Elm is different because it has huge benefits with a small learning curve. And the trade-offs are in the right places.
Elms benefits
The main three benefits that elm provides over JavaScript is:
- no runtime exceptions
- enforced SemVer
- everything being purely functional.
Essentially this means that all of JavaScripts runtime exceptions become compile time errors in Elm. for instance all of the following things can not happen:
- dealing with unhandled Null/undefined/NaN is not a function
- A library changed their API and only bumped a minor version.
- unhandled exceptions being thrown (there are none)
- adding a string to a number or other unexpected polymorphism
- accessing a key in a object that is not there
- refactoring and not finding where all the places you need to change
- etc...
Think about what this means for us. Less time hunting down bugs means more time making features. Static Typing also means less tests, with higher reliability.
Tests are also easier to write because all functions are pure in Elm.
Also refactoring is far less error prone because the compiler can find all runtime exceptions. Confident refactoring means it's easier to pay off technical debt
Elm is easier to learn than JavaScript
Elm is a very small and focused language designed over 5 years to make front end programming easier. It's easier to learn because there's far less to learn. Plus it has tons of overlap with JavaScript and Elixir.
To replace Elm you would have to have the following libraries in JavaScript and use them everywhere:
- React + write all your prop types
- Redux
- immutable.js
- Babel (plus a ton of extensions)
- Lodash
- Flow Es lint to pick up the slack
- A testing framework like jest or something
- redux debugger
- perfect code reviewers that find all your runtime exceptions?
Using all these libraries in JavaScript is best practice in our company yet it's so hard to get all this setup it usually takes a few days, even with the boiler plate. All this is the default in Elm and feels just add light as a vanilla JavaScript project.

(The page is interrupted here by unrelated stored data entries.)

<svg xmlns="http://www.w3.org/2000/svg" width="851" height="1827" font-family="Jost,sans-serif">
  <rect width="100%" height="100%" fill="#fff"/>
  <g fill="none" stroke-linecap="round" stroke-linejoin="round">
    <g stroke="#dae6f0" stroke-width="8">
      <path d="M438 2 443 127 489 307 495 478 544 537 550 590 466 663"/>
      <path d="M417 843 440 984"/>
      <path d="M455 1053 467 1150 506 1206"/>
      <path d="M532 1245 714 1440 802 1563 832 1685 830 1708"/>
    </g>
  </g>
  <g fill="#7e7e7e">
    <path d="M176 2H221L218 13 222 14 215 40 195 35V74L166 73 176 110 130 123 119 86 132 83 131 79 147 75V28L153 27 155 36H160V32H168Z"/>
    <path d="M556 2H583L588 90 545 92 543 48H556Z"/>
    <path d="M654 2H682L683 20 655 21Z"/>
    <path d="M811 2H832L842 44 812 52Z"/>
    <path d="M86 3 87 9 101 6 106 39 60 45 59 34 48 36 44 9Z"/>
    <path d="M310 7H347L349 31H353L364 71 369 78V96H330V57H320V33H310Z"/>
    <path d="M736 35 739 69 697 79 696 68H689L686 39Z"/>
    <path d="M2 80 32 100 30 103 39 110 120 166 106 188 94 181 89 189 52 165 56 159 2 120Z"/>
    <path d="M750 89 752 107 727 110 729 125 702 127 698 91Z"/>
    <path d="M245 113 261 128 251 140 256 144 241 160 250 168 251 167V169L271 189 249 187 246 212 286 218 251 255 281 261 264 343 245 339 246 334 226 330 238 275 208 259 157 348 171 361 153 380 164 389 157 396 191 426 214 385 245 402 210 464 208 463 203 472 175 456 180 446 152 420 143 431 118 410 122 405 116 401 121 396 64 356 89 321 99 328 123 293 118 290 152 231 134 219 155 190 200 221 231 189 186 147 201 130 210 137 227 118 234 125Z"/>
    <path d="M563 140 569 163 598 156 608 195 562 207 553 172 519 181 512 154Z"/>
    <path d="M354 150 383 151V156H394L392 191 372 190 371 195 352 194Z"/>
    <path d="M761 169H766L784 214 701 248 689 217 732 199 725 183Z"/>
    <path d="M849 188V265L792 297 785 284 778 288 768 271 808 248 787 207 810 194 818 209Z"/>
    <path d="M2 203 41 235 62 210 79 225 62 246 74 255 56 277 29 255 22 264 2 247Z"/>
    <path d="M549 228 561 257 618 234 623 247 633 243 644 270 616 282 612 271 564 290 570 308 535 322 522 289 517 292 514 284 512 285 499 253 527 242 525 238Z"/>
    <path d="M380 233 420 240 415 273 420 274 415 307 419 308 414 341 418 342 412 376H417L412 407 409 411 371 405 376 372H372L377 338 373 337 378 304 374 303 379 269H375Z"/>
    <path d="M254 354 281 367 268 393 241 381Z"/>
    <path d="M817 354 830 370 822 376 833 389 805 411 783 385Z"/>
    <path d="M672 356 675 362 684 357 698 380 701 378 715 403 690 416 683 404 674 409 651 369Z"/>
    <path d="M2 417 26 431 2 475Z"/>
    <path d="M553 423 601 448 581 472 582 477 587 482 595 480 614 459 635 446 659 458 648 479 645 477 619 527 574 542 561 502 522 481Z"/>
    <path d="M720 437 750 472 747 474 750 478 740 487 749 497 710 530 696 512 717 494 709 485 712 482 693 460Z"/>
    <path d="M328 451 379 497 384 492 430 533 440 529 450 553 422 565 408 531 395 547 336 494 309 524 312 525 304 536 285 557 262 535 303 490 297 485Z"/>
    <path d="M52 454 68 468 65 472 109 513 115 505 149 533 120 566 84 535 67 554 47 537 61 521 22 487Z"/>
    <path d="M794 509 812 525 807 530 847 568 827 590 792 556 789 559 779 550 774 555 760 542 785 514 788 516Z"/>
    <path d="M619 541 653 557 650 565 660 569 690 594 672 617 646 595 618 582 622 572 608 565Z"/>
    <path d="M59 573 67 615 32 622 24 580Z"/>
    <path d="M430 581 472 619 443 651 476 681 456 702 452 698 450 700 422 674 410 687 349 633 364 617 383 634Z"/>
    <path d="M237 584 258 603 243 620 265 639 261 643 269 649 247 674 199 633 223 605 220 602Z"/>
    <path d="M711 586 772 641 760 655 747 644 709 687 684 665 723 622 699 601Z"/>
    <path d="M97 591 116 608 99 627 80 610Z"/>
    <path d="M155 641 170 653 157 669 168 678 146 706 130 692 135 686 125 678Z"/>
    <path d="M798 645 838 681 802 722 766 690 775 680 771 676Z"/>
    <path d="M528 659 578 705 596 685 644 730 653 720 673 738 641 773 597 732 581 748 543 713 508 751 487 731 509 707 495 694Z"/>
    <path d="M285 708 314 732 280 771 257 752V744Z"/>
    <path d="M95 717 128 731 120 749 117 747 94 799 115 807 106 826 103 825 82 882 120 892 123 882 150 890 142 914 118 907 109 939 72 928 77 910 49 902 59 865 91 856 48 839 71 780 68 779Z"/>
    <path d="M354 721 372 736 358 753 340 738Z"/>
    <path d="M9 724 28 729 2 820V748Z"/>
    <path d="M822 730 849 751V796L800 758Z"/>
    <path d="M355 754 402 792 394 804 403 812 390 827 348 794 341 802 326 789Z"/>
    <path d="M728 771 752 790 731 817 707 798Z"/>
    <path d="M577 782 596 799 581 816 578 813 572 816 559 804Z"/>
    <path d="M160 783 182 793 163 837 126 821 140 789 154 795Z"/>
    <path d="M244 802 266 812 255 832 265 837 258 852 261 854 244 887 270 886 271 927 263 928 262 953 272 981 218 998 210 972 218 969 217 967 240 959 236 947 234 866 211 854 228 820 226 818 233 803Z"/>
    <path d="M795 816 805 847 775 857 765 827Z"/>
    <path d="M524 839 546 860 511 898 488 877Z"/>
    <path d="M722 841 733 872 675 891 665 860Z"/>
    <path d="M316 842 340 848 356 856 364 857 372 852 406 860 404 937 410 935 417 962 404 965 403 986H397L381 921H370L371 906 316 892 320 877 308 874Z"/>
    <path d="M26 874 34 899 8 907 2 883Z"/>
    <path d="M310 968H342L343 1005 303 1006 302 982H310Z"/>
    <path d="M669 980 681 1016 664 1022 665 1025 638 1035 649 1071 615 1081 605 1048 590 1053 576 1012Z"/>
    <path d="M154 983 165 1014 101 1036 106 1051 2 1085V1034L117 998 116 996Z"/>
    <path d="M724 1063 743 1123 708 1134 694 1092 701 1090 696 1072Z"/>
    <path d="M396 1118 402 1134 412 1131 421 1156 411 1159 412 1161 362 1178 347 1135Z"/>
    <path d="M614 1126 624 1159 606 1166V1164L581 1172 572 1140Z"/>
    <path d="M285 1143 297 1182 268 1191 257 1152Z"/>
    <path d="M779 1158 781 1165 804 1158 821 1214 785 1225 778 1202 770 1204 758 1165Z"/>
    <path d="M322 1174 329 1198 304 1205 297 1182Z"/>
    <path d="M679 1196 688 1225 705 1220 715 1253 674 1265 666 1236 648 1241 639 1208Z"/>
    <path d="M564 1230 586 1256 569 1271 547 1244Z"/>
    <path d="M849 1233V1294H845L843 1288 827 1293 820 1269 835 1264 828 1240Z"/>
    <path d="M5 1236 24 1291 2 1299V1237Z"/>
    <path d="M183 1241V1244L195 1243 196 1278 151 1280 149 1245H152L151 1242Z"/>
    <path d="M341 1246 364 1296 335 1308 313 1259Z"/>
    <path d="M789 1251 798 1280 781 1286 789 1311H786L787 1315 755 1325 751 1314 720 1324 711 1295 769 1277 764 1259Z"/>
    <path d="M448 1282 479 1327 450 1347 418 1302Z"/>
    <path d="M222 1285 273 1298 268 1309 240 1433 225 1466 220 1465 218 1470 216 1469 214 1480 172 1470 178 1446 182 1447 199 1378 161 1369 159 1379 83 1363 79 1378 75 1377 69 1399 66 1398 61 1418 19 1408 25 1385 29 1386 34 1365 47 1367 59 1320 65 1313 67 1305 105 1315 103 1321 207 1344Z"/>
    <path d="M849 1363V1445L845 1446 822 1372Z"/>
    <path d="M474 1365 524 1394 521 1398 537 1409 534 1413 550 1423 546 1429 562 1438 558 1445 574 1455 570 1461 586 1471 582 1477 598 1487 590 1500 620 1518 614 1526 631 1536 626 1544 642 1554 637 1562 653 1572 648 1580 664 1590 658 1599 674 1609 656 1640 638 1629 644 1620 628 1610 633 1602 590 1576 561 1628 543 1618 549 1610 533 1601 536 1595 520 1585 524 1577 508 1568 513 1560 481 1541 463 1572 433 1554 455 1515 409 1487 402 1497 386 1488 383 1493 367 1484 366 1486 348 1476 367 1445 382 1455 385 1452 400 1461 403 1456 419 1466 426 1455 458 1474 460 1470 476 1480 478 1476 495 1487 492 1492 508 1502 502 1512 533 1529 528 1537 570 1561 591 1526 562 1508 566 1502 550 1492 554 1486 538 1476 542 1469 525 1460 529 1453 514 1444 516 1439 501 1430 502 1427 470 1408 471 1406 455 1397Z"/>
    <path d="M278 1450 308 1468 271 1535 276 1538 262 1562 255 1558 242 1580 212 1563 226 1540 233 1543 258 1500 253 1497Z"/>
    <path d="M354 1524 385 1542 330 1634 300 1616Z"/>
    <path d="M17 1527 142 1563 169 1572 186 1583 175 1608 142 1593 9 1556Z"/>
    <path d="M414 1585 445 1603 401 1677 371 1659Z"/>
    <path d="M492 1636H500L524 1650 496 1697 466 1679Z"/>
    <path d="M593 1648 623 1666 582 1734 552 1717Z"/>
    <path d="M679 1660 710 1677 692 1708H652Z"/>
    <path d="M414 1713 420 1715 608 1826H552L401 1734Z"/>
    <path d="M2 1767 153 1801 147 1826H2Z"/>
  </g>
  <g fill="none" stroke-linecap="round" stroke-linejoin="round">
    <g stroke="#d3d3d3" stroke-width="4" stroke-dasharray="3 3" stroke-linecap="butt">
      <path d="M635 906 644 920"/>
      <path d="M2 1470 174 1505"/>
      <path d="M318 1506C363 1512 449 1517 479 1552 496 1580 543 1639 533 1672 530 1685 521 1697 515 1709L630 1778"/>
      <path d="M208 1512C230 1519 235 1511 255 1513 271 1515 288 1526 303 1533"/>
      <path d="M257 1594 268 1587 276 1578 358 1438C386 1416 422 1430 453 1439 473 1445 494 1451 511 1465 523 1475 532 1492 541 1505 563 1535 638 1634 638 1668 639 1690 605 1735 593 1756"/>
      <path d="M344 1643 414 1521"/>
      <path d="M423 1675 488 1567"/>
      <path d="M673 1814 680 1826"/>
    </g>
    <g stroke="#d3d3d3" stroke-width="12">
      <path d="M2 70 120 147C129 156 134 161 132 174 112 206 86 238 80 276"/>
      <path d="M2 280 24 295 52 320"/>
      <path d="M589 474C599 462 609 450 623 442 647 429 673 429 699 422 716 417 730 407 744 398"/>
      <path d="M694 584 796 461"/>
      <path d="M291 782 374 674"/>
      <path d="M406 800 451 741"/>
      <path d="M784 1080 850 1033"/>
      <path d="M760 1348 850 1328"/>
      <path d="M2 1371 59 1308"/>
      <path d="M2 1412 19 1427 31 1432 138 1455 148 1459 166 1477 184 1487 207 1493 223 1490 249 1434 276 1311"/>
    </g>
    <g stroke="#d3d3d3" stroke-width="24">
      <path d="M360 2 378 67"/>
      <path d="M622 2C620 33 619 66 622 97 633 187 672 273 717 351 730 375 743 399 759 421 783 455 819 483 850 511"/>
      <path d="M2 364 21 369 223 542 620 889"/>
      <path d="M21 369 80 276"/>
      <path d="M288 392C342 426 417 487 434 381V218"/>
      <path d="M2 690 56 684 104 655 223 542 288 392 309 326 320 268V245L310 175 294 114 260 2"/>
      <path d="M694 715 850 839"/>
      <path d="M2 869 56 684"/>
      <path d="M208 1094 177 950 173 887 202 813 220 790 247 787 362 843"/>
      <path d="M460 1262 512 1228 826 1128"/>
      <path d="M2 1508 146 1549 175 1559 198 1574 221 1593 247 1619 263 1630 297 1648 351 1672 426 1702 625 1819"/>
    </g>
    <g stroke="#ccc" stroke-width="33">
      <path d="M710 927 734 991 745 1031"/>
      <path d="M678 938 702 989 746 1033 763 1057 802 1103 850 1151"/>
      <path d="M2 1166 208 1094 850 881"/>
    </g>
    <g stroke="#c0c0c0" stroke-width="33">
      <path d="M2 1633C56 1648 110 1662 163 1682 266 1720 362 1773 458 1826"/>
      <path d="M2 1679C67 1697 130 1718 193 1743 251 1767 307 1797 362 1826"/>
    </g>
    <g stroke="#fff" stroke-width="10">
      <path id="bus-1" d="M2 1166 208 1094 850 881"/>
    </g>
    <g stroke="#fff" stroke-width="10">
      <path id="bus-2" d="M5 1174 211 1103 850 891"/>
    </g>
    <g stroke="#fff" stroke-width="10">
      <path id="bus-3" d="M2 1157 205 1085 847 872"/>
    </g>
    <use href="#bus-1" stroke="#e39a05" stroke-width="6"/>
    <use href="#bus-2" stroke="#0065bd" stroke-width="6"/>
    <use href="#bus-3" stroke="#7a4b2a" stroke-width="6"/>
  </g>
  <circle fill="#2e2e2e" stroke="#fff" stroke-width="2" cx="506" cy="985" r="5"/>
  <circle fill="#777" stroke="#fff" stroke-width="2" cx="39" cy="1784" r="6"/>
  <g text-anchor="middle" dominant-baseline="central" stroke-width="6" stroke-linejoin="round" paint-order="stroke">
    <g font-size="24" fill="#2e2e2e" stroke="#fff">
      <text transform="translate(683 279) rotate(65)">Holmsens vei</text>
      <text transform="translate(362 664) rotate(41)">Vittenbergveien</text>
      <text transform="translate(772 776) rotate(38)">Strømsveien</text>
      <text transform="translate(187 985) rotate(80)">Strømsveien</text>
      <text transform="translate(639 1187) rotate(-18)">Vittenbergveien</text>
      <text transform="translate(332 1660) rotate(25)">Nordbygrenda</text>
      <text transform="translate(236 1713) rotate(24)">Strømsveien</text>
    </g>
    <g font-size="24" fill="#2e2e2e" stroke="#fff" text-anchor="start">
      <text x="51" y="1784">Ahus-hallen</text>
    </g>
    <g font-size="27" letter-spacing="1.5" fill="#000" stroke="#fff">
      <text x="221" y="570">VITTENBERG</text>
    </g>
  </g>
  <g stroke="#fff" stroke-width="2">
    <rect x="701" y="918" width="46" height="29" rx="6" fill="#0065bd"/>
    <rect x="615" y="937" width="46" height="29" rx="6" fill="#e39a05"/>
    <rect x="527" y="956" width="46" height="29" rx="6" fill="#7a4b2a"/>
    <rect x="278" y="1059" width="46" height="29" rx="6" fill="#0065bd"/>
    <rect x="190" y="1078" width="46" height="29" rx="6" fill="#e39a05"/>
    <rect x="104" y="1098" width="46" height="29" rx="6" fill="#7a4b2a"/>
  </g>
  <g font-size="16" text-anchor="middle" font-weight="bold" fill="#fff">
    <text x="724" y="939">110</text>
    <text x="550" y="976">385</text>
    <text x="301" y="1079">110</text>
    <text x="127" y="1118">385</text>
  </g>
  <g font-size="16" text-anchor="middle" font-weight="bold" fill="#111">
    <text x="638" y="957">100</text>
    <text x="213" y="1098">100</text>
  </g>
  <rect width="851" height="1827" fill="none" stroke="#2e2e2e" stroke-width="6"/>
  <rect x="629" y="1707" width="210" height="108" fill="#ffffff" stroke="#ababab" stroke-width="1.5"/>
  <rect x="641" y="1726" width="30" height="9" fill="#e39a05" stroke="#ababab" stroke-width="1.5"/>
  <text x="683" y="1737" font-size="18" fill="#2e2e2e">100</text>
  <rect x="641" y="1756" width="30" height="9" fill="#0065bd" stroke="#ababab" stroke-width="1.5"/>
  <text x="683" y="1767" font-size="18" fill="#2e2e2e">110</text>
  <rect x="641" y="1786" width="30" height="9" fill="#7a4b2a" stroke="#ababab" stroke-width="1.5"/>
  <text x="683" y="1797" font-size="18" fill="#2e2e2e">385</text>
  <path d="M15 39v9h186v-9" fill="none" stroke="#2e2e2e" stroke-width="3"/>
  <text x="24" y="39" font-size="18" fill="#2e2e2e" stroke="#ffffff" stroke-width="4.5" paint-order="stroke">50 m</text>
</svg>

Elm is also easier to learn because it's similar to Elixir due to being functional, having pattern matching, and even having our favorite |> operator.

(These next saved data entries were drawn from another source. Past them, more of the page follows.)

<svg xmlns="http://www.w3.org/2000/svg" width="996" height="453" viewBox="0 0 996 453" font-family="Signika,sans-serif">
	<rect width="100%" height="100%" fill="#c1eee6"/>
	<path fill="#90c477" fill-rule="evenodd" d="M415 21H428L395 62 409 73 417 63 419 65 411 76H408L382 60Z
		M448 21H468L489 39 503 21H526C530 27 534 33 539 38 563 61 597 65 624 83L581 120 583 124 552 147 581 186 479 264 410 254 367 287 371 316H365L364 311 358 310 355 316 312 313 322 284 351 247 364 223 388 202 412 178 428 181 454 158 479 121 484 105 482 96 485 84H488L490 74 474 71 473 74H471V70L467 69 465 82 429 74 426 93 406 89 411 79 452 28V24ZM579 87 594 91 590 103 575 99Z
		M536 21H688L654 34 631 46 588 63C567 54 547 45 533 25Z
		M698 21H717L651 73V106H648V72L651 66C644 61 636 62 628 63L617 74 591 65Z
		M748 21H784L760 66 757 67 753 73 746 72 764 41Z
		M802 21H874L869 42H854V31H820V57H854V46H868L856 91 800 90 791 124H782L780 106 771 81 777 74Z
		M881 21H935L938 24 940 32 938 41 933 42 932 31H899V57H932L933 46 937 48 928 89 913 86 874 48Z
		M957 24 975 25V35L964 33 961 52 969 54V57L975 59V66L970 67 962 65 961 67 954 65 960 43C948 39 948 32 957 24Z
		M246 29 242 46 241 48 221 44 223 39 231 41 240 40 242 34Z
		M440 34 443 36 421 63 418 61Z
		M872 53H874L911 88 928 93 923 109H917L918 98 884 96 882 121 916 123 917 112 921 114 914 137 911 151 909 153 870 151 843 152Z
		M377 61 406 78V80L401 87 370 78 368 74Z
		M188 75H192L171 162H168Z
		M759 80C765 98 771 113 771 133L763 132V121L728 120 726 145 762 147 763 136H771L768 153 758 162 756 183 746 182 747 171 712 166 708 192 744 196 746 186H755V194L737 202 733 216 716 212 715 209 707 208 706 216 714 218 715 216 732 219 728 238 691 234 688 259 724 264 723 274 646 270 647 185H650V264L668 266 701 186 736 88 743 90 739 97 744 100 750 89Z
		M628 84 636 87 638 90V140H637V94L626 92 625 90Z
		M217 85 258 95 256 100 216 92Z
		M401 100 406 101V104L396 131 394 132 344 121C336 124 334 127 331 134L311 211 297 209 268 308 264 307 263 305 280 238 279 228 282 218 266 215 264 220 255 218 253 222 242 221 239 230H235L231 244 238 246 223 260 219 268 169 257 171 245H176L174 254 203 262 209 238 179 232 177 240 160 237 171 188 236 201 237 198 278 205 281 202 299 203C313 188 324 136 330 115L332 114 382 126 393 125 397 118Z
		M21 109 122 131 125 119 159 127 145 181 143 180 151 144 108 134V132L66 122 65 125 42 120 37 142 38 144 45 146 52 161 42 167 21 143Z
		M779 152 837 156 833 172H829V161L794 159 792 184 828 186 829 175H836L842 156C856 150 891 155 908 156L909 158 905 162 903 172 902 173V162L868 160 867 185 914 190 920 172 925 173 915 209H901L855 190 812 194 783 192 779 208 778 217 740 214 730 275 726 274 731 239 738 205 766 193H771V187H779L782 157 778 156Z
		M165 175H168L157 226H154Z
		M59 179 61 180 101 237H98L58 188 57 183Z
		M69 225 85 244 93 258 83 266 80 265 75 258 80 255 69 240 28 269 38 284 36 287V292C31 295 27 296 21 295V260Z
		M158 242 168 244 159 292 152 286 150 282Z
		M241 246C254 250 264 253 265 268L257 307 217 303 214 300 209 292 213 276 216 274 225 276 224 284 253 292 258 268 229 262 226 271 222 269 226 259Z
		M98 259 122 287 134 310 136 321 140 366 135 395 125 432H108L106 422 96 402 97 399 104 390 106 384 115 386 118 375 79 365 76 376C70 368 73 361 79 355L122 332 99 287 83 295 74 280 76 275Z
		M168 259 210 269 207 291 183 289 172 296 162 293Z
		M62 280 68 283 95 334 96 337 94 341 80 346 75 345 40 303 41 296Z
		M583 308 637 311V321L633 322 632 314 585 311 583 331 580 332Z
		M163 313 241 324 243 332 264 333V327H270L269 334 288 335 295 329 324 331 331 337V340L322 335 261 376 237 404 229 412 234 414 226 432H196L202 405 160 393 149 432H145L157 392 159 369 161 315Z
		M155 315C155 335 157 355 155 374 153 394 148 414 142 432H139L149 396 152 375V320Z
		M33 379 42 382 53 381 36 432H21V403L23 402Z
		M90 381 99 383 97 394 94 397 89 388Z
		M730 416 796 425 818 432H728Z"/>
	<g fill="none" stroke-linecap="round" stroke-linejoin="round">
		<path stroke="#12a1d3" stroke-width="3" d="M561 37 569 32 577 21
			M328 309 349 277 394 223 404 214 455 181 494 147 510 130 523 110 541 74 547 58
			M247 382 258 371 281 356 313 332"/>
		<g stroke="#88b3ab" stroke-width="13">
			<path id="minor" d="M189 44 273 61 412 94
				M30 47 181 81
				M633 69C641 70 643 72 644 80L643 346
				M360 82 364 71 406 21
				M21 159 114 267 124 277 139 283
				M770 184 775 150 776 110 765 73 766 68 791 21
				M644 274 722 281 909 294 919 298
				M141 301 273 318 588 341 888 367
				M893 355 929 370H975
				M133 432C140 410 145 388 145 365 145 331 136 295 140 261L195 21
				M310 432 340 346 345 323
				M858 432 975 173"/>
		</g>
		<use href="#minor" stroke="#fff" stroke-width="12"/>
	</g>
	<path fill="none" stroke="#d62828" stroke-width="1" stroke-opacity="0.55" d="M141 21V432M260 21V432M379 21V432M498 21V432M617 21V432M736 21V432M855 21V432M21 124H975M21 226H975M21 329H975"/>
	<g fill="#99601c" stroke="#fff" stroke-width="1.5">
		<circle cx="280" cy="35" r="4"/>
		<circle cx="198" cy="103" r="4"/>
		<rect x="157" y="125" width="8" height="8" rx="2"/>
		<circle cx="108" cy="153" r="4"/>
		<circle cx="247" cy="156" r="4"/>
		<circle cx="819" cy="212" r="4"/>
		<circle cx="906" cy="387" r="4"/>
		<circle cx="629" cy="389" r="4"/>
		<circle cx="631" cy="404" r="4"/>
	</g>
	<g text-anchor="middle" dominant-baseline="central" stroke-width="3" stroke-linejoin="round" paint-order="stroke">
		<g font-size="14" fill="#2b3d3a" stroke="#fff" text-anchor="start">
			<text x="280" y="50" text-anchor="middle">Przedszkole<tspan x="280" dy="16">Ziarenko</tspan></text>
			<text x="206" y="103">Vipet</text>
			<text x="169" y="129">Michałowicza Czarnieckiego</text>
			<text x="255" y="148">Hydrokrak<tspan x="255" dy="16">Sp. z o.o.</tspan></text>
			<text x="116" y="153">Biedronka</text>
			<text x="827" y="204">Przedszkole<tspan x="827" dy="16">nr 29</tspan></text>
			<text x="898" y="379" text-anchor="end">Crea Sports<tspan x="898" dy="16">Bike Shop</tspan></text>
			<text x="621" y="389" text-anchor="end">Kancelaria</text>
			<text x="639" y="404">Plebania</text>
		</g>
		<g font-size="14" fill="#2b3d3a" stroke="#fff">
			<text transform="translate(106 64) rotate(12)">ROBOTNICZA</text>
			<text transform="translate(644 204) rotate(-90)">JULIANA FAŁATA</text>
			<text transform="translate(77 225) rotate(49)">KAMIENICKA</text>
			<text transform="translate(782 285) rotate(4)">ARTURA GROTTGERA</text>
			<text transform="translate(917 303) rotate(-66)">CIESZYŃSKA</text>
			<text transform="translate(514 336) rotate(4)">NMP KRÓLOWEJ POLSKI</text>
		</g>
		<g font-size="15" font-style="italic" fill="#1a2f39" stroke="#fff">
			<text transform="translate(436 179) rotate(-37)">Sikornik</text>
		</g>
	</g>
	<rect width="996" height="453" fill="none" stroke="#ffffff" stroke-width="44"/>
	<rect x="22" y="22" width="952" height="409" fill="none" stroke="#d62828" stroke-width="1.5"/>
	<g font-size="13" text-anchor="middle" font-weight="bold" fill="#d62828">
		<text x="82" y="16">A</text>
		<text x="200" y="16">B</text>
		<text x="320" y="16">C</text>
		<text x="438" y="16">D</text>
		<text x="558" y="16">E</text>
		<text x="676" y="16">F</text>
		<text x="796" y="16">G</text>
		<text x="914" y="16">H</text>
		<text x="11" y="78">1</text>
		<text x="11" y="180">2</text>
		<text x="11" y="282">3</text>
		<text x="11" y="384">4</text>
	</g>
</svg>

While we write mostly functional JavaScript at it's core it's still a prototypal OO language with many inparitive parts.
The costs of Elm
Elm does have some costs. The main one would be there's some boiler plate code to interop with JavaScript. This is because Elm requires everything to be immutable and has no null so you have to transform JSON into Elm data structures. However there's tools to automatically transform JSON into Elm decoders. However this is also a benefit because it removes the danger of working with JSON structures that all too often cause runtime exceptions. Elm makes you handle these before you break production, not after.
It also requires you to talk to JavaScript over "ports" which are basically a pub sub style channel. This is because if JavaScript threw any exceptions Elm would lose its policy about no runtime exceptions. While this can seem inconvenient you're trading that for no runtime exceptions which is going to be worth it in the long run.
Give it a try
Talk is cheap, a real experiment is the only way to really tell if Elm is right for us.